▶ [Extract]:

** START **

Kafka Docker JVM New Relic JMX
New Relic does not offer direct instrumentation of a Kafka cluster, there are no extensions nor plugins that allow you to see the health and monitor the state of the Kafka Cluster. The team at New Relic have provided guidance on how to monitor producer and consumers with a great blog titled Kafkapocalypse.
Although this is a great start, we wanted some more insight into the Kafka cluster itself. This blog assumes you have a basic understanding of Kafka and will not provide an overview of the technology, the internet is full of great explanations and learning materials, so head over to Confluent first, if you are completely new to Kafka.
As previously mentioned there is no direct instrumentation on Kafka, however Kafka does expose an extensive set of JMX metrics providing visibility in to the stack. After some experimentation we found two options to pushing these JMX metrics to New Relic:
The guys over at 3Legs have created a Plugin that essentially allows you to connect to a remote JMX port, read the configured metrics and push them to New Relic.
Pros | Cons |
---|---|
This plugin can be run alongside an existing Kafka Cluster without changing how it is deployed, this may be beneficial in certain circumstances as the process could run using the sidecar pattern. | Configuration is a little clunky and project looks to be stale. Even though there has not been any activity on the project for the last few years it is still fully functional. |
Explicit metric config | |
Pushes NR Metrics not Events |
If you have full control over how your Kafka cluster is deployed you may want to consider attaching the New Relic Java Agent. The agent allows you to connect to the JMX port from the same process as Kafka. The agent will read any metrics specified in the config and push them to New Relic.

** END **

▶ [Dataset content]:
** START **

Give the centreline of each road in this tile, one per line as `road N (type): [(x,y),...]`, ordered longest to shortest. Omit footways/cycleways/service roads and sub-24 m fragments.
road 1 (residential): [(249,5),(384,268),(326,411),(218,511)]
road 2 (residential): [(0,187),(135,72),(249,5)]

** END **

▶ [Problems to work on]:
**a)** Answer these about the post on monitoring Kafka with New Relic:
(i) What is the title of the New Relic blog on monitoring producers and consumers?
(ii) Who created the plugin that connects to a remote JMX port?
(iii) From which process does the New Relic Java Agent connect to the JMX port?
**b)** List every term in the header line of the post on monitoring Kafka with New Relic.
**c)** Continue the post on monitoring Kafka with New Relic, picking up after its last sentence.
The material comes from a separate source and has no connection to the post about monitoring Kafka with New Relic.

▶ [Task results]:
**a)**
(i) Kafkapocalypse
(ii) The guys over at 3Legs
(iii) The same process as Kafka

**b)** Kafka, Docker, JVM, New Relic, JMX

**c)**
Pros | Cons |
---|---|
The agent instruments the Kafka JVM process, so no separate process to manage. | Requires changes to how Kafka is deployed. |
The agent is actively maintained and supported. | Explicit metric config |
Pushes NR Metrics not Events |
I have created a sample repository that shows these two implementations in action, checkout the codebase on github.
Follow the setup instructions in the readme to test both variants of the Kafka instrumentation, The repo contains a docker compose file that starts a Kafka node with exposed JMX ports, metrics are then pushed to New Relic and can be graphed in Insights.
Once you have followed the setup instructions you can start pushing some data to Kafka so that the graphs we will create next, contain some data.
Given that you have configured the demo setup and are testing one of the options outlined above, you should be pushing data to New Relic.
Ensure the JMX metrics are being exposed by opening jconsole
and connecting to the JMX port of the running Kafka, you can then explore the metrics.
jconsole {LOCAL_IP}:7203
Lets push some data through Kafka so that we can see some activity in our dashboards. In two separate terminal windows navigate to the directory where you cloned the repository, in one of the windows launch the following command,
kafka-new-relic-integration > sh ./scripts/consumer.sh
in the other window launch the following command,
kafka-new-relic-integration > sh ./scripts/producer.sh
you can then type any message into the terminal, this will be pushed to Kafka and consumed by the consumer in the other terminal window.
Now that we have instrumented the app and ensured that JMX metrics are available and being pushed to New Relic, lets create some graphs. New Relic Insights allows you to aggregate data from several sources and display them in a single unified view. This is very useful for combining JVM metrics with host data, such as Memory, Disk IO, Disk Utilisation and CPU stats into a single dashboard.
Here is an example of the Kafka dashboard.
Unfortunately JMX data is pushed to NR as Metrics not Events, this means adding graphs to dashboards cannot be done via NQL and has to be added manually from the Metrics UI.
The JMX metrics can be used to create alerts based on thresholds and baselines, alerts should be setup to alert to potential problems and further tweaked as you understand how your app performs in production.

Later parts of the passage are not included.